Automated Label Unification for Multi-Dataset Semantic Segmentation with GNNs
Rong Ma, Jie Chen, Xiangyang Xue, Jian Pu
TL;DR
The paper tackles label-space conflicts in multi-dataset semantic segmentation by learning a unified label space through graph neural networks. It introduces a three-module framework: text-based label encoding, a GraphSAGE-based GNN that learns a unified embedding $\mathbf{X}_u$ and a learnable adjacency $\mathbf{M}_a$, and a UniSegHead that performs segmentation in the unified space; dataset-specific mappings $M_i$ translate predictions back to each dataset. Training alternates between refining the label space with the GNNs and optimizing the segmentation network, using an unbalanced optimal transport step to obtain discrete mappings and a cross-entropy loss in the dataset spaces. The approach yields state-of-the-art results on WildDash 2 and demonstrates strong generalization to unseen domains, while reducing the need for manual taxonomy curation and reannotation. Overall, the work enables robust, scalable, cross-dataset semantic segmentation with improved cross-domain knowledge transfer.
Abstract
Deep supervised models possess significant capability to assimilate extensive training data, thereby presenting an opportunity to enhance model performance through training on multiple datasets.
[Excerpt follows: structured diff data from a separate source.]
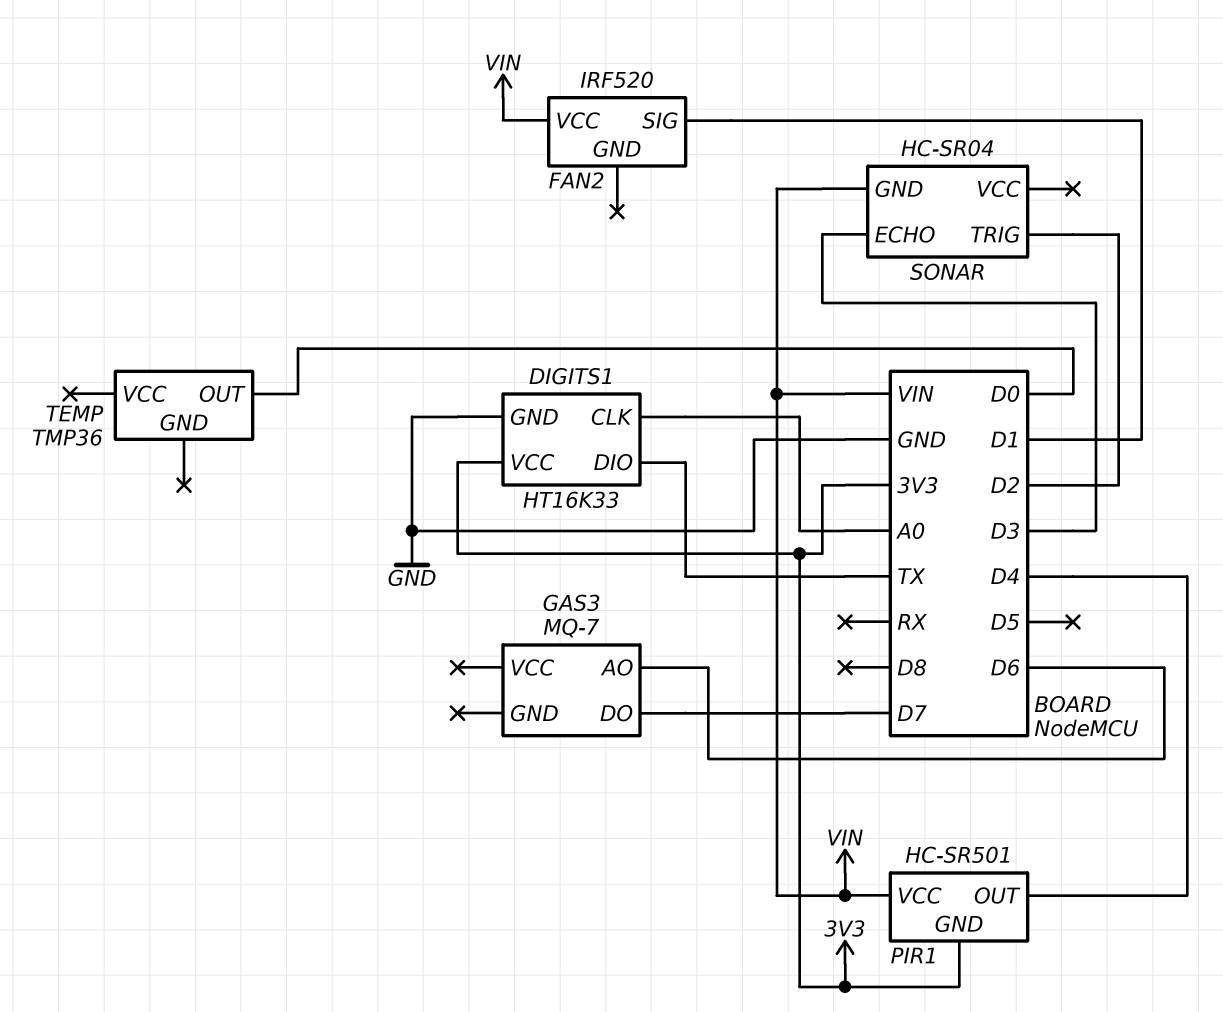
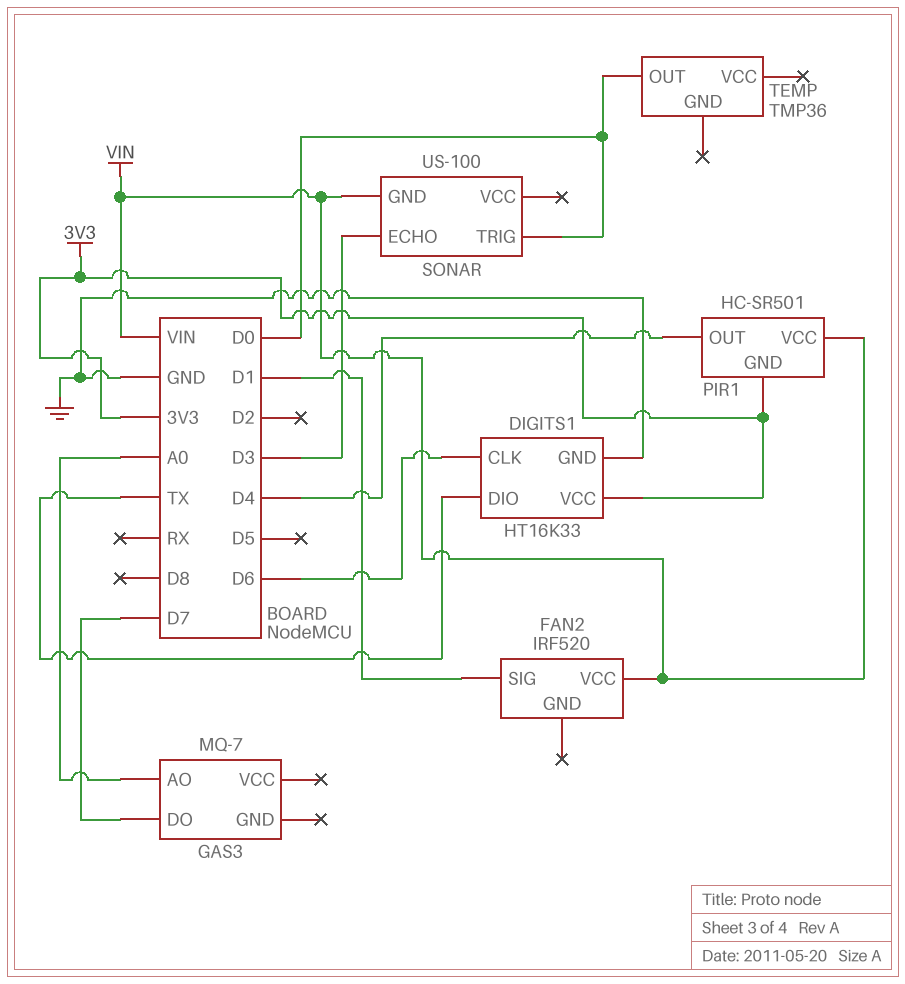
DIGITS1 pin CLK: A0 -> D6
GAS3 pin AO: D6 -> A0
SONAR: HC-SR04 -> US-100
SONAR pin TRIG: D2 -> D0

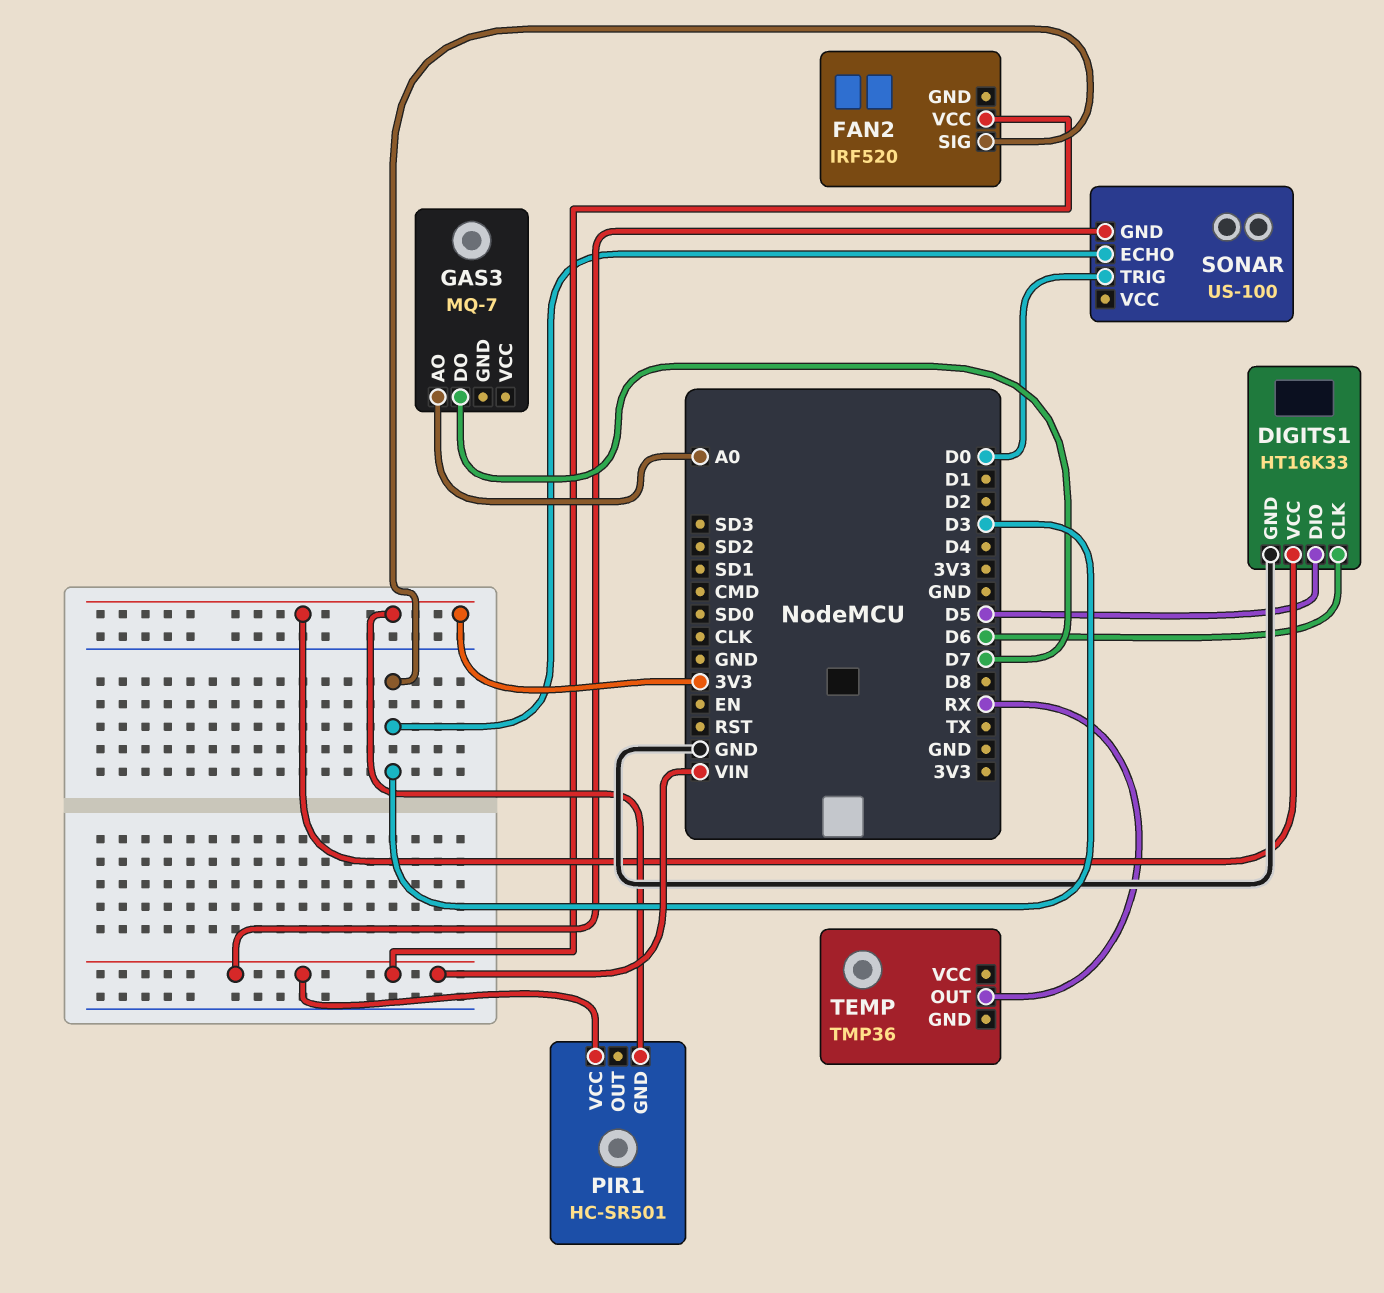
DIGITS1 pin DIO: TX -> D5
FAN2 pin SIG: D1 -> D3
PIR1 pin OUT: D4 -> none
TEMP pin OUT: D0 -> RX

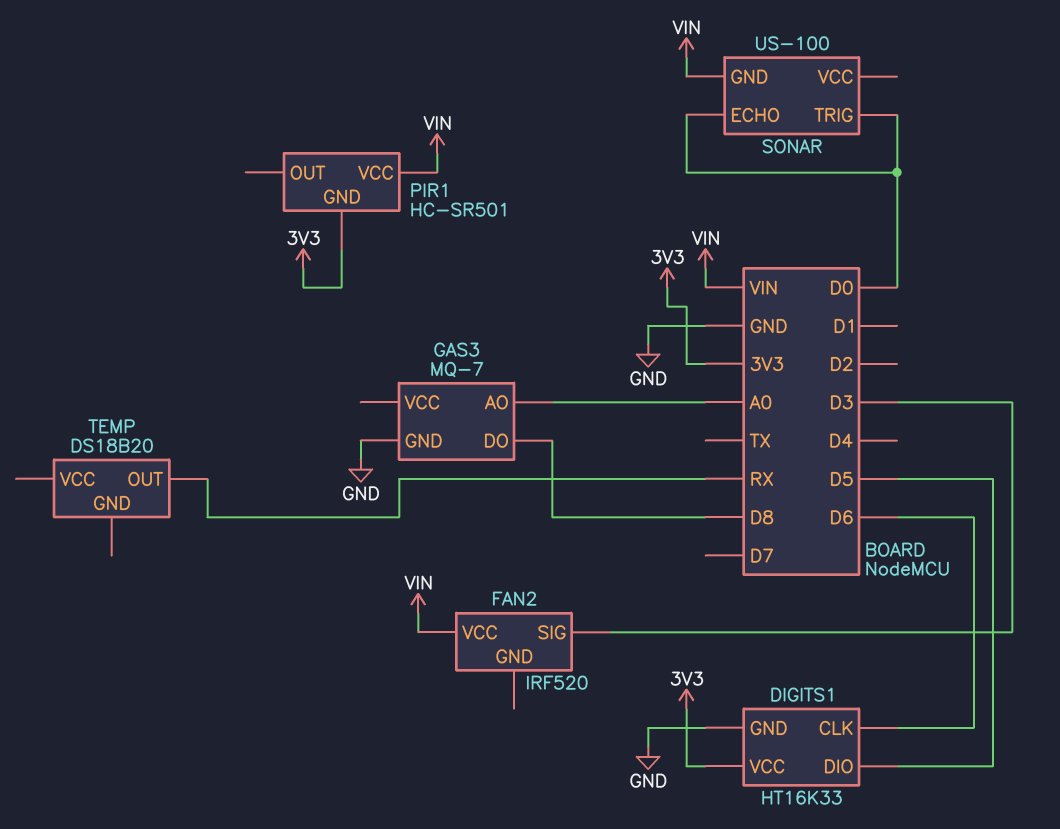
GAS3 pin DO: D7 -> D8
GAS3 pin GND: none -> GND
SONAR pin ECHO: D3 -> D0
TEMP: TMP36 -> DS18B20

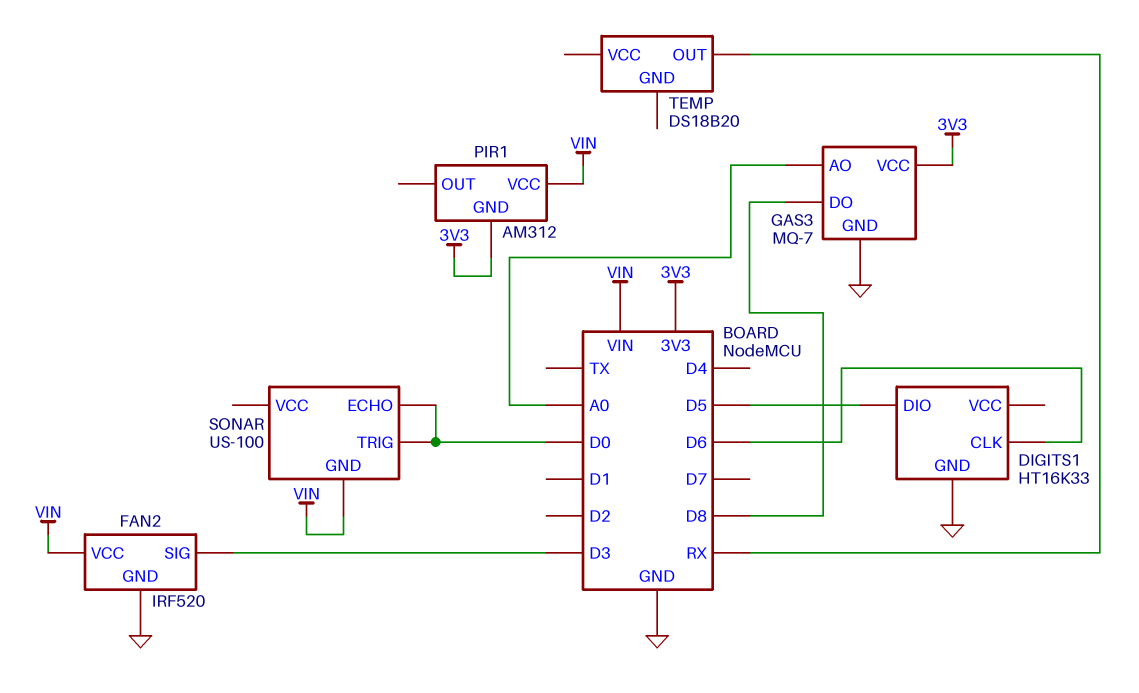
DIGITS1 pin VCC: 3V3 -> none
FAN2 pin GND: none -> GND
GAS3 pin VCC: none -> 3V3
PIR1: HC-SR501 -> AM312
However, conflicts arising from different label spaces among datasets may adversely affect model performance. In this paper, we propose a novel approach to automatically construct a unified label space across multiple datasets using graph neural networks. This enables semantic segmentation models to be trained simultaneously on multiple datasets, resulting in performance improvements. Unlike existing methods, our approach facilitates seamless training without the need for additional manual reannotation or taxonomy reconciliation. This significantly enhances the efficiency and effectiveness of multi-dataset segmentation model training. The results demonstrate that our method significantly outperforms other multi-dataset training methods when trained on seven datasets simultaneously, and achieves state-of-the-art performance on the WildDash 2 benchmark.